I've almost made it through my third year of teaching, and just writing those words brings tears to my eyes. In January, I didn't think I would get here. Crying alone in an empty classroom when I should've been teaching after the worst class of my life, I knew I couldn't face them again. These kids who hurt so deeply--but take their pain out on me. With words that cut deep. And looks that turned my world around. "I went to college for THIS?" I kept repeating. No one deserved to be treated the way I was treated. Self-pity reared its nasty head, and I wallowed for a while. And then God did this funny thing that He loves to do...He surprised me. Some of the kids who I cared for most but hurt me deeply started responding to me. And I saw that the way they were treating me was only the outcome of how they'd been treated all their life. I, at most, would get 50 minutes of it a day for a year. Some of them had been treated as if they were significant all their lives. And we are a product of our environment, aren't we?

So when Spring came, I mustered up the last bit of hope I could and kept going to school, thinking maybe I would reach them. It sounds trite, but I mean this with everything that I have: God never gave up on me, so why should I give up on them? It wouldn't be right considering God placed me there in their midst, anyway.

One exam review and one exam left with the class that almost did me in, and I can't say there is a perfect, happy ending. But thanks be to God, He never let me give up on them, and I really feel they know it. I've received a lot of advice this year. My skin is working on being "tough," as they say, but as for the advice to harden my heart...it won't happen. With Him living in it, I'll just have to deal with what comes...with a lot of prayer and a little bit of hope.

Monday, January 17, 2011

Running Away

I've been running a lot the past few months. Not the type of running where you strap on the nice pair of Nikes and feel-better-about-yourself-when-you're-dripping-sweat-running. The kind of running that gets you nowhere but keeps you away from everything you don't want to think about. At the rate I've been going, you would have thought I would have reached something by now, but strangely enough, all I reached was the realization that I hate figuratively running as much as I hate literally running. It's exhausting mentally, and it doesn't make me feel better about myself at the end like the "real" thing does.

What I've been running away from is my dream. My dream, simply put, is writing things that matter.

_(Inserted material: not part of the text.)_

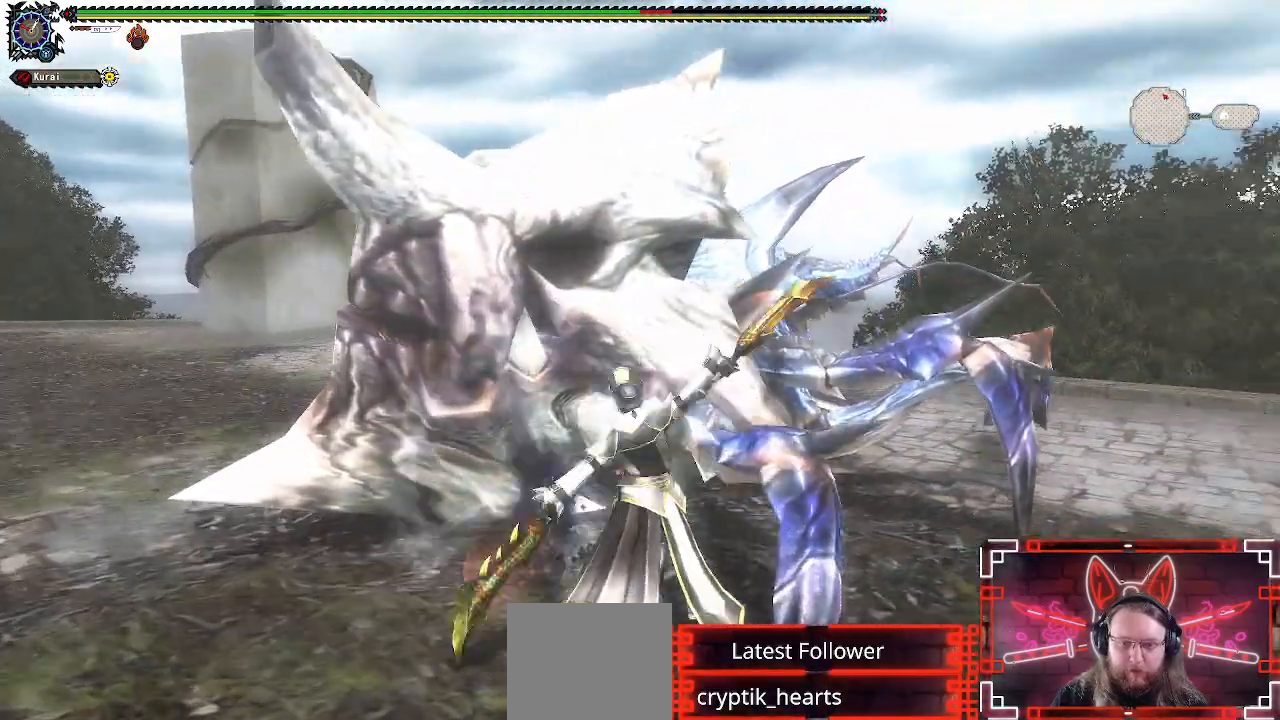
Gameplay with a controller (Xbox layout); each line is a JSON object with the inputs held at the frame after it. "events" lists button and stick changes between this image and that frame as [ms after this image, input, new state], when the widget could be followed in between.
{"buttons": [], "left_stick": "center", "right_stick": "center", "events": [[83, "Y", "up"], [167, "Y", "down"], [283, "Y", "up"], [367, "Y", "down"], [483, "Y", "up"]]}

I'm terrified to write for some reason, however, which is why I only have two posts on my blog. My first obstacle happened in late August when my PawPaw died; I knew the minute I started letting the words flow again, I would speak of him. My best friend was now gone. I couldn't come to terms with the fact that I hadn't been successful in making everyone in my life meet this amazing man before he left this earth. I was devastated that everyone I was going to love hereafter was not going to even have the possibility to know him. I couldn't begin to put those words on paper or in cyberspace because I could not even accept them in my heart.

But I have to stop running and stand still for a while. I'm missing so much in my attempt to leave it all behind. And I have great people willing to stand still with me and help me figure it out...so the running shoes are coming off.